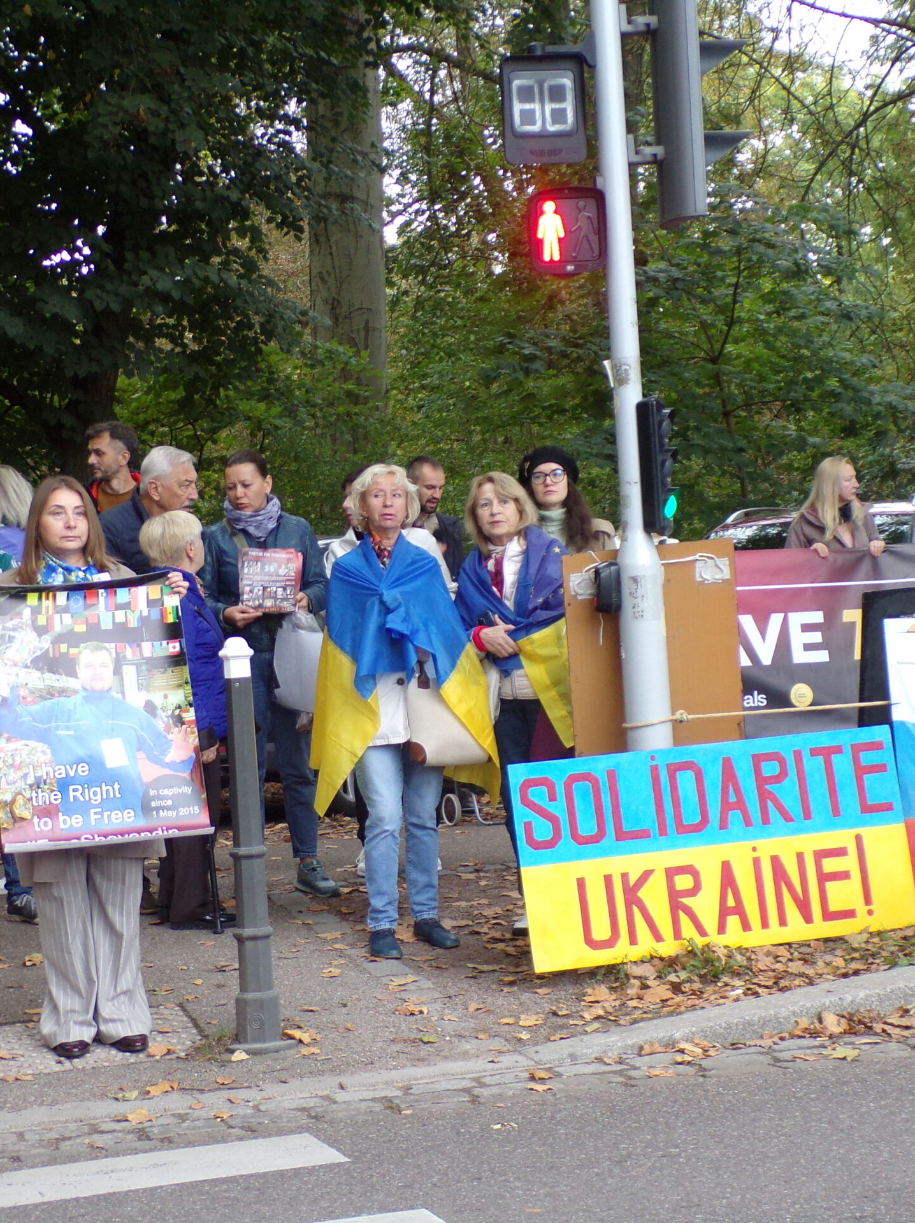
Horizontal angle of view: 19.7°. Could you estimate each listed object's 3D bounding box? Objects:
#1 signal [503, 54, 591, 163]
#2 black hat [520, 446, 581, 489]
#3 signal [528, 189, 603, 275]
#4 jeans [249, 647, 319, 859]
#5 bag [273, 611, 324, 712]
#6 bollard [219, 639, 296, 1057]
[{"bbox_3d":[0.290,-1.668,8.780,0.275,0.355,0.140,-2,3,16],"label":"signal"},{"bbox_3d":[0.346,-0.545,9.950,0.235,0.165,0.250,-3,3,2],"label":"black hat"},{"bbox_3d":[0.363,-1.267,8.803,0.245,0.290,0.140,-3,3,13],"label":"signal"},{"bbox_3d":[-0.655,0.513,9.800,0.340,0.850,0.280,-3,4,5],"label":"jeans"},{"bbox_3d":[-0.568,0.178,9.600,0.230,0.370,0.130,-3,4,6],"label":"bag"},{"bbox_3d":[-0.596,0.670,7.600,0.190,1.190,0.190,-5,4,-16],"label":"bollard"}]

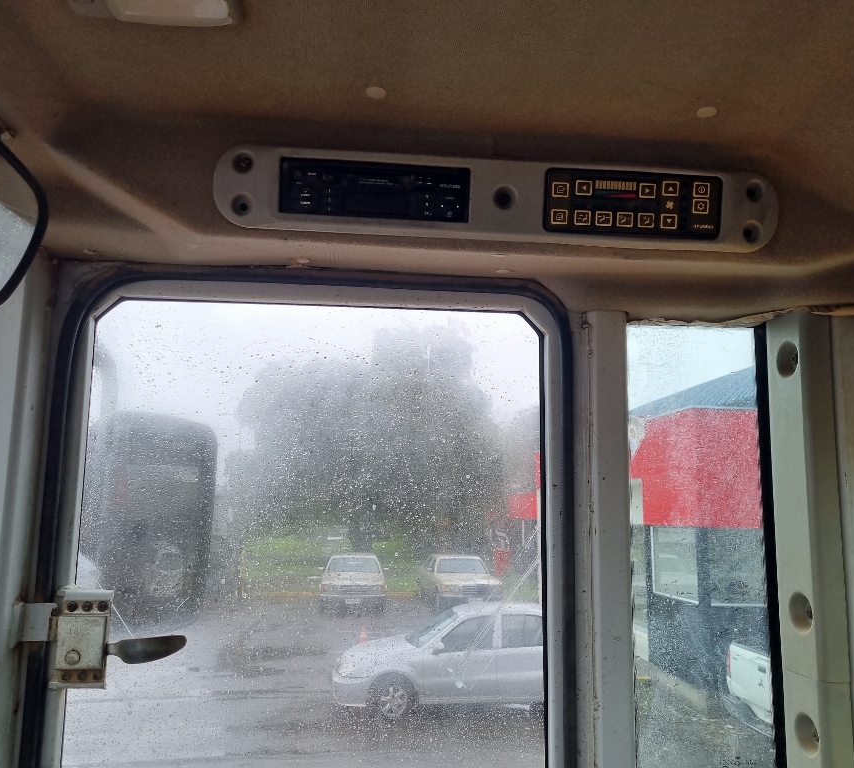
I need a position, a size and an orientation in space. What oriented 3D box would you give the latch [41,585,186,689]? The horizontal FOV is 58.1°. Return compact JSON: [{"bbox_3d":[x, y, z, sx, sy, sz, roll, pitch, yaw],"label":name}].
[{"bbox_3d":[-0.296,0.243,0.736,0.131,0.091,0.045,1,-8,-6],"label":"latch"}]

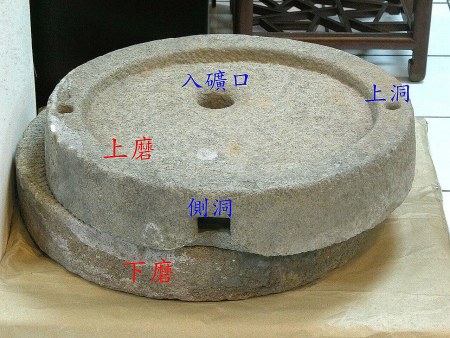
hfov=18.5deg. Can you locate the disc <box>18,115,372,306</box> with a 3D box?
[{"bbox_3d":[-0.036,0.006,2.250,0.590,0.092,0.590,0,30,0],"label":"disc"}]

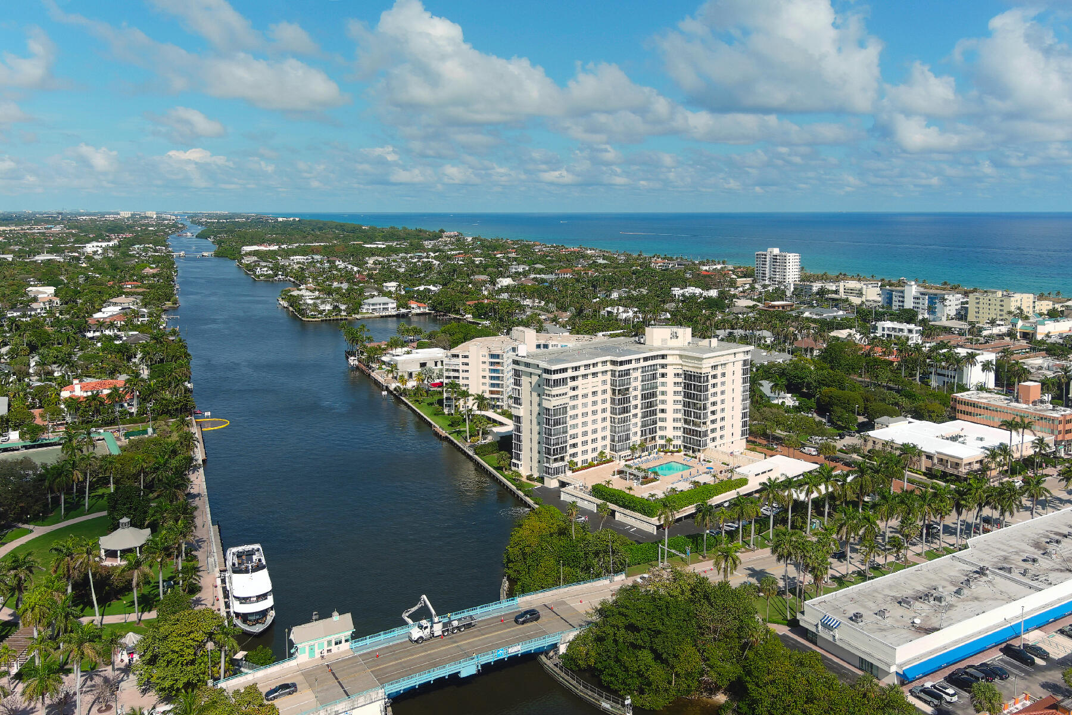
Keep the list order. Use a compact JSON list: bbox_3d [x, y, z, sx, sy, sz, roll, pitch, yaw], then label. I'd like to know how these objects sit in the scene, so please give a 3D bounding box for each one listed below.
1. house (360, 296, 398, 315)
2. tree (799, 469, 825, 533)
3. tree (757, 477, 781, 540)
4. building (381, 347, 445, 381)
[{"bbox_3d":[-114.850,-38.630,634.570,21.000,10.500,17.000,-5,11,-28],"label":"house"},{"bbox_3d":[63.710,33.650,200.470,6.100,15.550,6.100,3,10,18],"label":"tree"},{"bbox_3d":[54.160,34.440,197.440,5.900,15.030,5.900,3,10,16],"label":"tree"},{"bbox_3d":[-54.320,3.170,395.620,30.000,9.300,19.000,-6,12,-32],"label":"building"}]

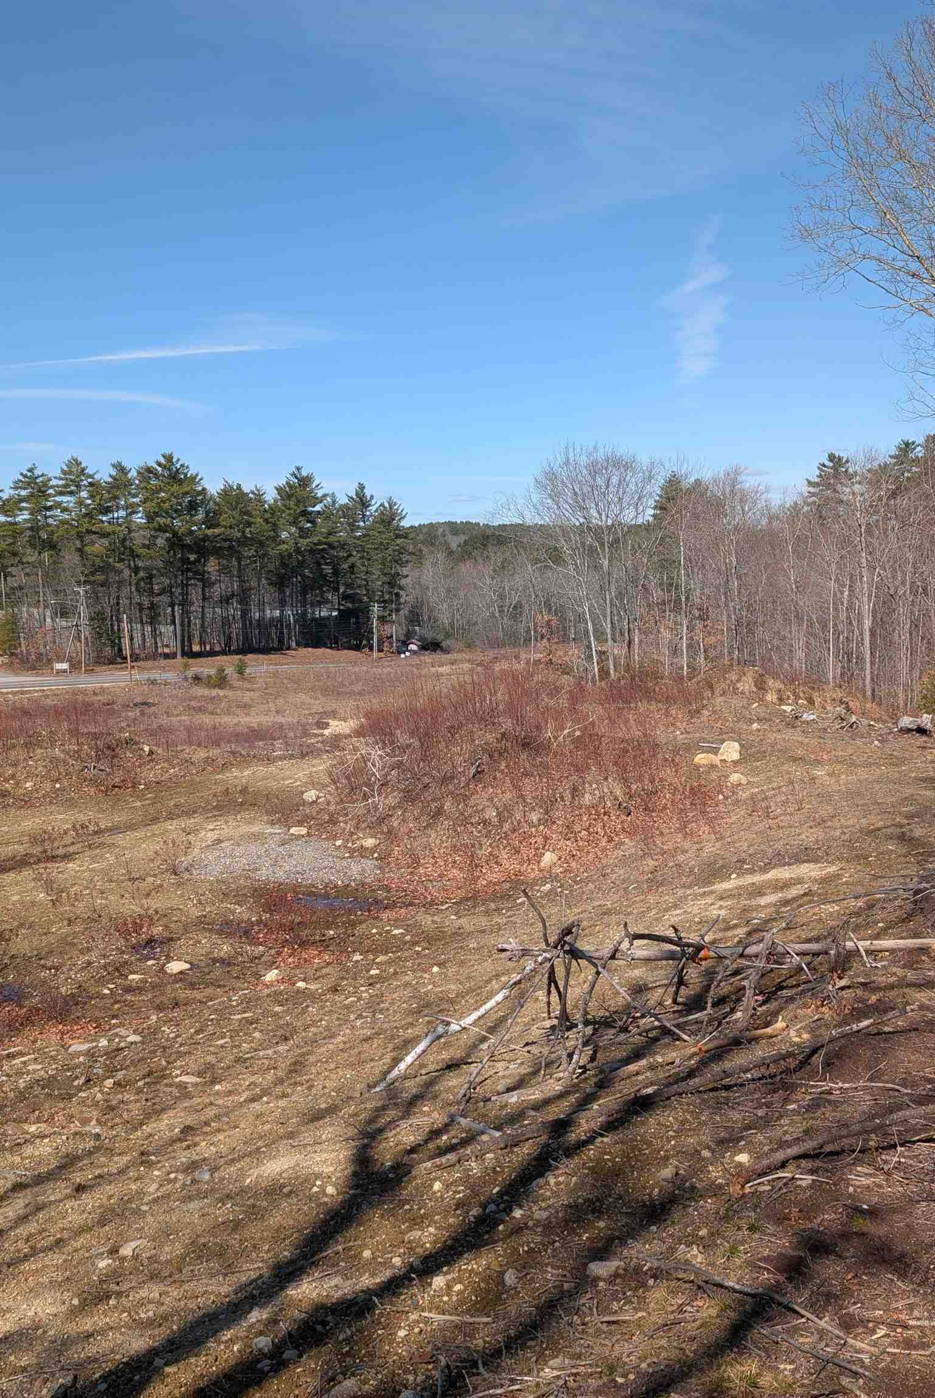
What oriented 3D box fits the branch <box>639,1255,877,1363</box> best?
[{"bbox_3d":[1.078,2.210,4.816,0.170,0.090,1.024,0,0,-42],"label":"branch"}]

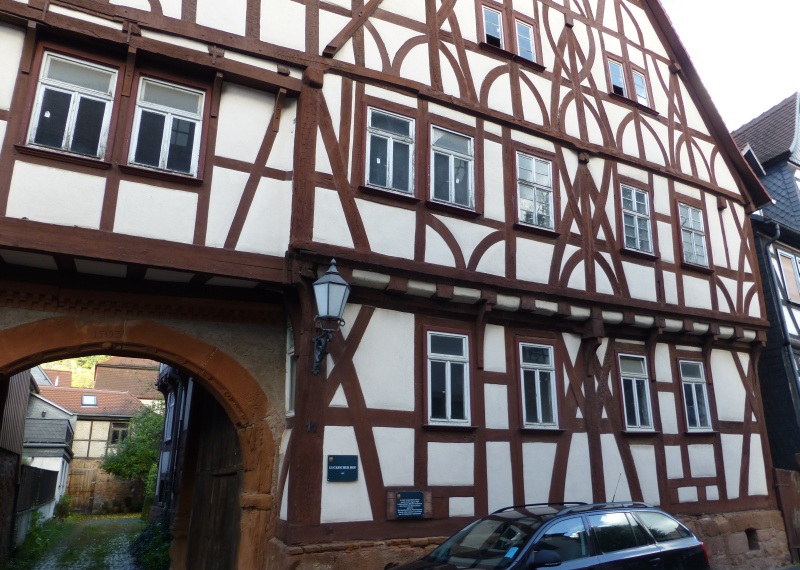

· · ·

--- What is needed ---
Repeat, exactly and in full, every entry in the data, but not the pictures.

--- Solution ---
Horizontal angle of view: 19.7°. Could you estimate each listed object's 3D bounding box? Objects:
#1 signal [503, 54, 591, 163]
#2 black hat [520, 446, 581, 489]
#3 signal [528, 189, 603, 275]
#4 jeans [249, 647, 319, 859]
#5 bag [273, 611, 324, 712]
#6 bollard [219, 639, 296, 1057]
[{"bbox_3d":[0.290,-1.668,8.780,0.275,0.355,0.140,-2,3,16],"label":"signal"},{"bbox_3d":[0.346,-0.545,9.950,0.235,0.165,0.250,-3,3,2],"label":"black hat"},{"bbox_3d":[0.363,-1.267,8.803,0.245,0.290,0.140,-3,3,13],"label":"signal"},{"bbox_3d":[-0.655,0.513,9.800,0.340,0.850,0.280,-3,4,5],"label":"jeans"},{"bbox_3d":[-0.568,0.178,9.600,0.230,0.370,0.130,-3,4,6],"label":"bag"},{"bbox_3d":[-0.596,0.670,7.600,0.190,1.190,0.190,-5,4,-16],"label":"bollard"}]

I need a position, a size and an orientation in space. What oriented 3D box would you give the latch [41,585,186,689]? The horizontal FOV is 58.1°. Return compact JSON: [{"bbox_3d":[x, y, z, sx, sy, sz, roll, pitch, yaw],"label":name}].
[{"bbox_3d":[-0.296,0.243,0.736,0.131,0.091,0.045,1,-8,-6],"label":"latch"}]

hfov=18.5deg. Can you locate the disc <box>18,115,372,306</box> with a 3D box?
[{"bbox_3d":[-0.036,0.006,2.250,0.590,0.092,0.590,0,30,0],"label":"disc"}]

Keep the list order. Use a compact JSON list: bbox_3d [x, y, z, sx, sy, sz, roll, pitch, yaw], then label. I'd like to know how these objects sit in the scene, so please give a 3D bounding box for each one listed below.
1. house (360, 296, 398, 315)
2. tree (799, 469, 825, 533)
3. tree (757, 477, 781, 540)
4. building (381, 347, 445, 381)
[{"bbox_3d":[-114.850,-38.630,634.570,21.000,10.500,17.000,-5,11,-28],"label":"house"},{"bbox_3d":[63.710,33.650,200.470,6.100,15.550,6.100,3,10,18],"label":"tree"},{"bbox_3d":[54.160,34.440,197.440,5.900,15.030,5.900,3,10,16],"label":"tree"},{"bbox_3d":[-54.320,3.170,395.620,30.000,9.300,19.000,-6,12,-32],"label":"building"}]

What oriented 3D box fits the branch <box>639,1255,877,1363</box> best?
[{"bbox_3d":[1.078,2.210,4.816,0.170,0.090,1.024,0,0,-42],"label":"branch"}]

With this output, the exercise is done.